Recordare, Jesu pie,

Quod sum causa tuae viae,

Ne me perdas ilia die.

Querens me sedisti lassus,

Redimisti crucem passus:

Tantus labor non sit passus —

(Помяни, о пречистый Иисусе, Что я — причина Твоего пути (на землю), Не утрать же меня в тот День. Ища меня, Ты сидел изнуренный, Ты искупил меня, приняв муки Креста: Пусть же труды эти не окажутся тщетными).

Избегая излишних обобщений, которые можно сделать из этого сопоставления (в обоих случаях — напоминания о Творении и напоминания о Страстях — мольба обращена к Христу), предположим, что это различие связано не столько с расхождением западной и восточной традиций, сколько с различием эпох: отчетливо средневекового характера Requiem'a — и несущих в себе более ранние, более близкие к ветхозаветным черты православных стихословий погребения.
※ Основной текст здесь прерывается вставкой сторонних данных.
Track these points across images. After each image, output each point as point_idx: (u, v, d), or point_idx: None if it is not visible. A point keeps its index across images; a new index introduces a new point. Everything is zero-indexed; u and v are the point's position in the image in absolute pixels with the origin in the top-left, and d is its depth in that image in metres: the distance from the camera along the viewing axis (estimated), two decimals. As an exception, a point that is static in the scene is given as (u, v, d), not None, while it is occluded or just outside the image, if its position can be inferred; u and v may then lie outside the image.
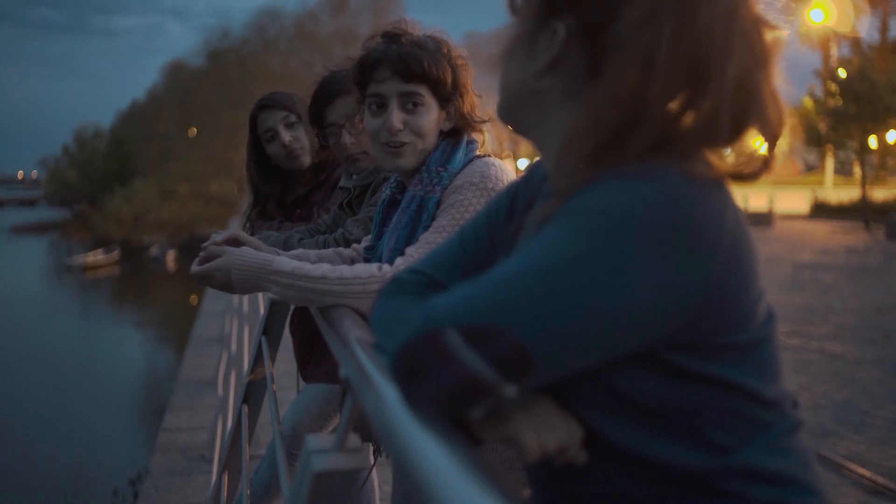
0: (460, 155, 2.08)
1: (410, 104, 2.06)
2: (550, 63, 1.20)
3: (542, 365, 1.04)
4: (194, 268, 2.09)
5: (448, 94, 2.08)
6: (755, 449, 1.14)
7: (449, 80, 2.06)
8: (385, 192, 2.24)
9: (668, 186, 1.05)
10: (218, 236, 2.17)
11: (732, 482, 1.13)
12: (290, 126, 3.16)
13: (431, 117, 2.07)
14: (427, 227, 2.00)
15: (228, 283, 2.02)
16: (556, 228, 1.08)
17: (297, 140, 3.16)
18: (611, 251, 1.02)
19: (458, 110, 2.10)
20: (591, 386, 1.13)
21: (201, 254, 2.10)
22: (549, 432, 1.12)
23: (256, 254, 2.00)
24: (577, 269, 1.03)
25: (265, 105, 3.19)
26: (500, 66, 1.30)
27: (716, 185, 1.10)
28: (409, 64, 2.02)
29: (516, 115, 1.32)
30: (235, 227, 2.29)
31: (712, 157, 1.15)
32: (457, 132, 2.12)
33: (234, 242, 2.20)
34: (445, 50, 2.08)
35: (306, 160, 3.19)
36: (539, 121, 1.27)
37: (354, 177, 2.69)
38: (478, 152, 2.11)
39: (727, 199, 1.11)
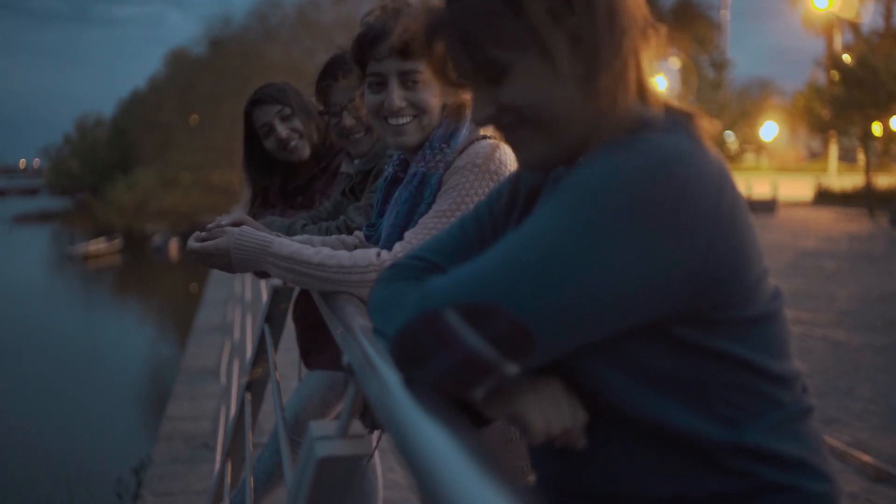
0: (464, 132, 2.05)
1: (410, 82, 2.03)
2: (587, 63, 1.16)
3: (542, 341, 1.04)
4: (192, 244, 2.06)
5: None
6: (764, 429, 1.13)
7: None
8: (388, 170, 2.21)
9: (660, 157, 1.06)
10: (224, 219, 2.15)
11: (742, 462, 1.13)
12: (285, 119, 3.13)
13: (433, 91, 2.05)
14: (429, 204, 1.98)
15: (227, 263, 2.00)
16: (549, 207, 1.08)
17: (295, 132, 3.13)
18: (604, 223, 1.03)
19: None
20: (599, 356, 1.13)
21: (202, 234, 2.08)
22: (555, 414, 1.12)
23: (257, 234, 1.98)
24: (571, 243, 1.03)
25: (258, 100, 3.16)
26: (536, 110, 1.19)
27: (711, 158, 1.10)
28: (407, 42, 2.00)
29: (567, 149, 1.23)
30: (241, 212, 2.27)
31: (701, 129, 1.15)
32: (461, 108, 2.10)
33: (238, 226, 2.18)
34: None
35: (305, 152, 3.16)
36: (577, 135, 1.21)
37: (356, 162, 2.68)
38: (482, 132, 2.09)
39: (723, 170, 1.11)
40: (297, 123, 3.13)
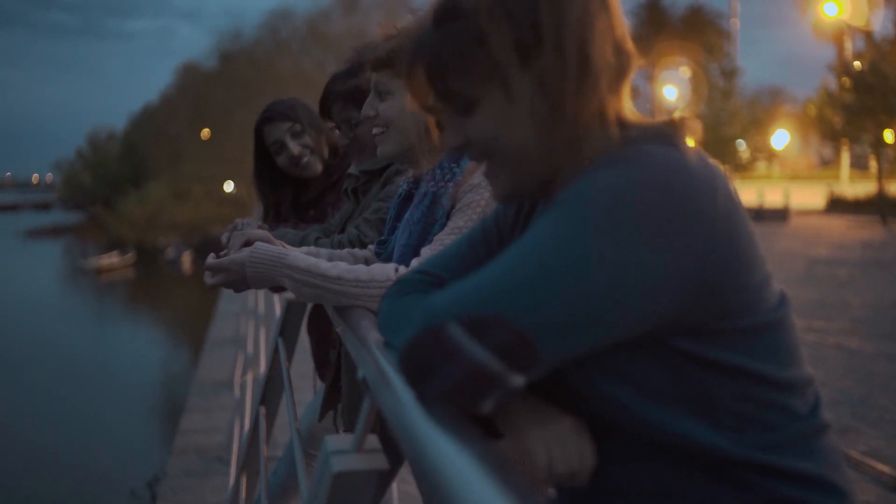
0: None
1: (381, 93, 2.09)
2: (552, 101, 1.16)
3: (544, 349, 1.04)
4: (210, 261, 2.07)
5: None
6: (777, 444, 1.13)
7: None
8: (402, 187, 2.23)
9: (654, 166, 1.06)
10: (234, 245, 2.15)
11: (753, 476, 1.12)
12: (296, 136, 3.15)
13: (397, 104, 2.07)
14: (443, 225, 1.97)
15: (242, 279, 2.00)
16: (546, 219, 1.09)
17: (306, 148, 3.15)
18: (600, 231, 1.04)
19: None
20: (603, 374, 1.13)
21: (219, 257, 2.09)
22: (560, 454, 1.12)
23: (272, 247, 1.97)
24: (569, 252, 1.04)
25: (268, 118, 3.18)
26: (499, 144, 1.22)
27: (705, 165, 1.11)
28: (379, 55, 2.05)
29: (534, 180, 1.25)
30: (249, 228, 2.26)
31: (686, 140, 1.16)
32: None
33: (248, 244, 2.19)
34: None
35: (317, 167, 3.18)
36: (548, 167, 1.23)
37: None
38: None
39: (717, 176, 1.11)
40: (308, 139, 3.15)
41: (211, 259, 2.06)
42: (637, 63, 1.22)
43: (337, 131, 2.69)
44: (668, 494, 1.16)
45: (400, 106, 2.07)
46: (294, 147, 3.13)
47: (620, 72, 1.19)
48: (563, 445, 1.12)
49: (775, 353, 1.15)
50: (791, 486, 1.13)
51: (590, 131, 1.16)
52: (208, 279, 2.06)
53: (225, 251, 2.09)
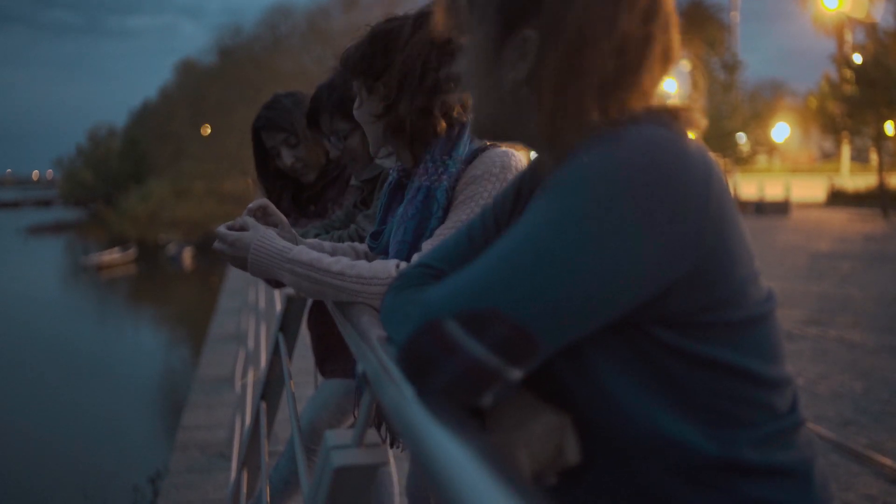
0: (465, 141, 2.00)
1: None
2: (530, 72, 1.18)
3: (543, 340, 1.04)
4: (220, 229, 2.05)
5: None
6: (755, 441, 1.12)
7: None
8: (392, 175, 2.18)
9: (645, 146, 1.05)
10: (252, 205, 2.17)
11: (729, 477, 1.11)
12: (291, 147, 3.17)
13: (366, 108, 2.10)
14: (439, 219, 1.94)
15: (243, 261, 1.98)
16: (537, 205, 1.09)
17: (300, 160, 3.17)
18: (591, 215, 1.02)
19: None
20: (584, 366, 1.13)
21: (235, 224, 2.07)
22: (541, 451, 1.11)
23: (279, 241, 1.95)
24: (560, 238, 1.03)
25: (265, 126, 3.19)
26: (468, 85, 1.30)
27: (697, 149, 1.10)
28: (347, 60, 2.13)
29: (497, 128, 1.30)
30: (264, 199, 2.26)
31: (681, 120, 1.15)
32: (456, 118, 2.02)
33: (262, 211, 2.19)
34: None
35: (310, 177, 3.21)
36: (521, 126, 1.26)
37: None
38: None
39: (710, 163, 1.10)
40: (302, 151, 3.17)
41: (223, 228, 2.05)
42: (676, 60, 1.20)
43: (327, 142, 2.69)
44: (644, 495, 1.15)
45: (365, 112, 2.10)
46: (287, 158, 3.16)
47: (621, 73, 1.15)
48: (544, 442, 1.11)
49: (760, 349, 1.14)
50: (765, 484, 1.12)
51: (577, 122, 1.15)
52: (216, 244, 2.05)
53: (241, 220, 2.08)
Источник этого настойчивого напоминания о сотворенности как главного аргумента в молении о помиловании (целиком отсутствующего в латинском тексте) — несомненно, Псалтырь. Нужно заметить, что в особом чине младенческого погребения православная традиция также обращается главным образом к земной жизни Христа: к Его младенчеству, к Его благословению детей. Тема сотворения в этом чине совершенно уходит в тень.

[35] В Феофановом Каноне погребения мы встречаем замечательную антропологическую формулу: «Украсивый всяческая, животное смешенное, посреде мя человека, смирения вкупе и величества, создал еси» — «Ты, устроивший красоту вселенной, посреди нее создал меня, человека, живое существо, в котором смешаны убожество и величие» («Канон», песнь 1, тропарь 2). Отпевание напоминает об этом «величестве» человека и молит о прощении ему его убожества — о забвении его: «елика же за немощь естества забвению предаде, и та вся да простит ему» — «и то, что он по немощи природы своей забыл, и то пусть простит ему» (Молитва разрешительная).

[§§§§§§§§§] В скобках приводится сокращение, используемое в материалах II части книги.